# My Gyutos



## tcmx3 (Jun 18, 2015)

I like Gyutos, here are mine:


----------



## aboynamedsuita (Jun 18, 2015)

Nice collection and good photo. Nothing wrong with having six Gyutos IMO, although the average person may have a total of six kitchen knives.


----------



## Mute-on (Jun 18, 2015)

tjangula said:


> Nice collection and good photo. Nothing wrong with having six Gyutos IMO, although the average person may have a total of six kitchen knives.



Not on this forum they don't :wink:


----------



## aboynamedsuita (Jun 18, 2015)

Mute-on said:


> Not on this forum they don't :wink:



Ya I think I have about four.........ty.........five
:whistling:


----------



## chinacats (Jun 18, 2015)

That's a pretty sweet collection...thoughts on individual knives?

Love seeing those photography skills at work so hoping for quite a few more pics.

Finally, is that a mahogany BoardSmith?


----------



## KCMande (Jun 19, 2015)

I recognize a couple here, want to fill me in on what these are?


----------



## tcmx3 (Jun 19, 2015)

KCMande said:


> I recognize a couple here, want to fill me in on what these are?



Richmond Laser 210mm AEB-l
Gesshin Ittetsu 240mm White #2 Hon-Kasumi (rehandled by Jon)
Shigeki Tanaka 240mm R2 Wa-Gyuto from Tosho
Kiyoshi Kato 240mm "Workhorse" from Maxim
Marko 250mm AEB-l "Workhorse"
Gesshin Heji 240mm Semi-Stainless 
Wakui White 270mm White #2



chinacats said:


> That's a pretty sweet collection...thoughts on individual knives?
> 
> Love seeing those photography skills at work so hoping for quite a few more pics.
> 
> Finally, is that a mahogany BoardSmith?
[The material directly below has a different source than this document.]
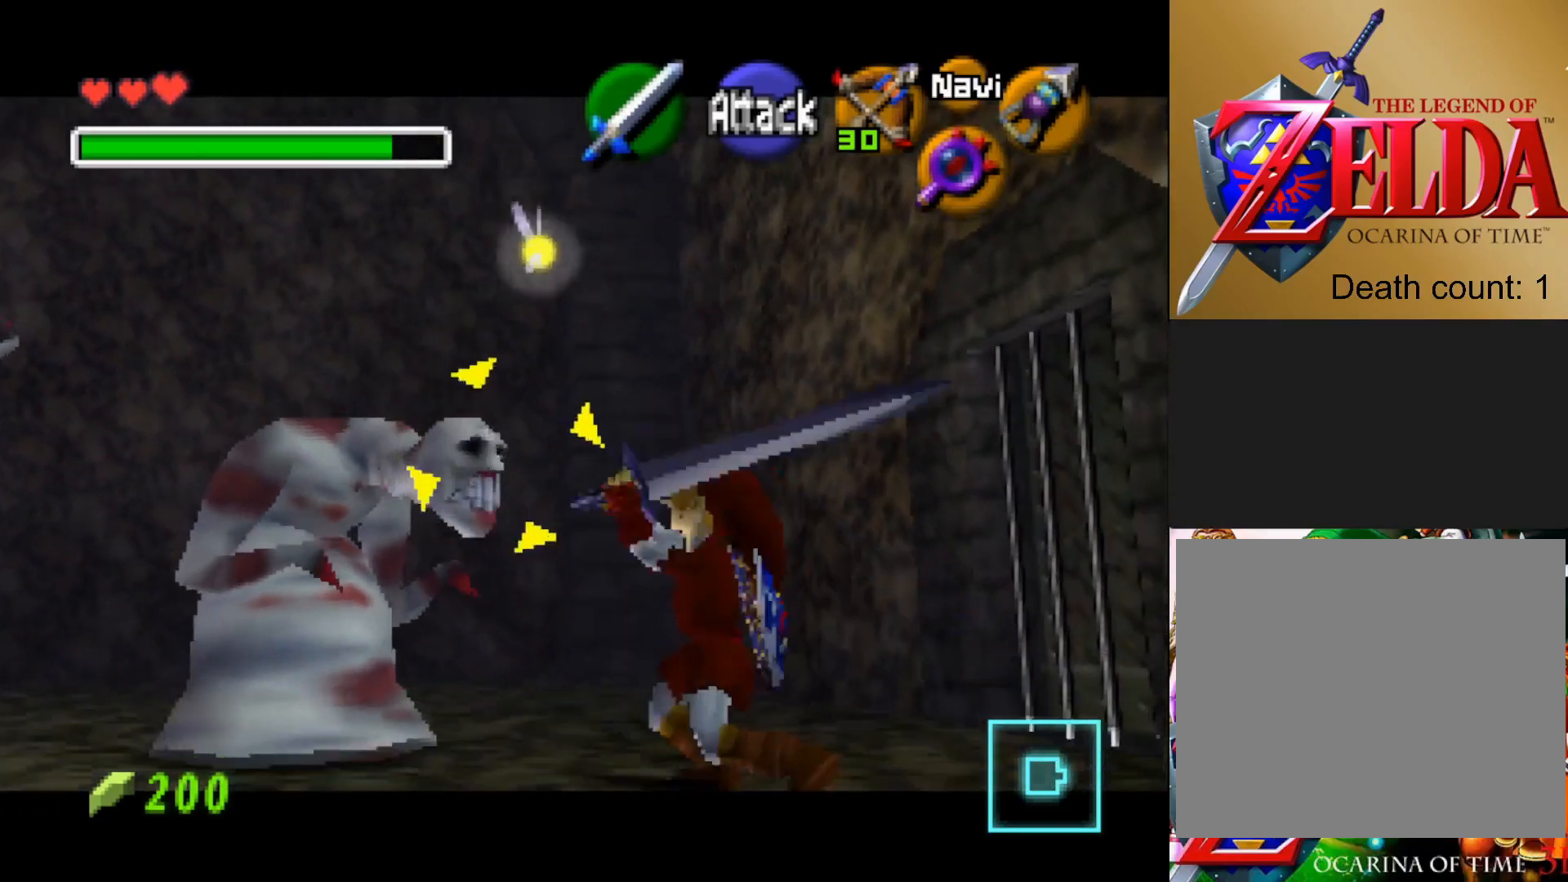
{"buttons": [], "left_stick": "center", "right_stick": "center", "events": [[100, "SQUARE", "up"], [183, "SQUARE", "down"], [283, "SQUARE", "up"], [367, "SQUARE", "down"], [450, "SQUARE", "up"]]}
It's Maple. It just soaks up oil like nobody's business and as such the working surface is that warm, dark color.

ok the knives:

Richmond: too short (height and length), too light, ground flatter than I like, and a b**** to deburr. otherwise perfectly functional. this was my first one.
Ittetsu: nothing new to report since my review thread. I really like the grind on this knife and the f&f is very good. only ding is I wish it were pointier
Tanaka: best handle after the Marko, ground well, it's a touch thinner in the grind than I like and the edges aren't rounded. was my first "high end" gyuto so it's the standard I judge the others against. if these were available I'd definitely recommend them
Kato: my new favorite knife, and I like everything about it other than the handle, which Im still on the fence about. it's better than the other ho handles, IMO, but I am a sucker for ebony
Marko: newest knife, turbo convexed and the thickest behind the edge. it doesnt give up much cutting ability for that which means that it does what it does very well
Heiji: love the profile, but not my favorite knife. this knife is a power cutter and just doesnt match well with my cutting style. I think this would be a great knife for a drummer, but Im more of a current period Bill Frisell type and this knife is too brutish for me. it's not bad by any means, it's just not for me.
Wakui: awesome, awesome, awesome knife for the price. very thin but has a scooped out blade road. Best knife I own for carrots. It's only 265mm, so still managable enough. I bought this to see if 270 was too long. well yes, it is. but I still really like this knife. I like this knife so much I would buy 240s as gifts for people.


----------



## DamageInc (Jun 24, 2015)

Great set of gyutos! I am in the same boat with my Kato 240mm in regards to it being a favorite. I couldn't stand the ho-wood, so I sent it out for a rehandle, which I am currently waiting on. I am very anxious to get it back. Nothing better than a Kato with a good handle in my opinion.

And Frisell's new albums are great, but Good Dog, Happy Man hasn't been surpassed yet in my opinion. I do think that I Am Not A Farmer from Disfarmer is his best new track. Simply incredible musician that guy. /tangent


----------



## Dardeau (Jun 24, 2015)

Please send me all your unloved dshaped ho handles.


----------



## tcmx3 (Jun 24, 2015)

DamageInc said:


> Great set of gyutos! I am in the same boat with my Kato 240mm in regards to it being a favorite. I couldn't stand the ho-wood, so I sent it out for a rehandle, which I am currently waiting on. I am very anxious to get it back. Nothing better than a Kato with a good handle in my opinion.
> 
> And Frisell's new albums are great, but Good Dog, Happy Man hasn't been surpassed yet in my opinion. I do think that I Am Not A Farmer from Disfarmer is his best new track. Simply incredible musician that guy. /tangent



I Am Not a Farmer is a GREAT track. My favorite is his A Hard Rain's A' Gonna Fall, which incidentally is also about my favorite Pete Seeger song (very different adaptations, though, obviously). I also love his newest album of Lenon covers.


----------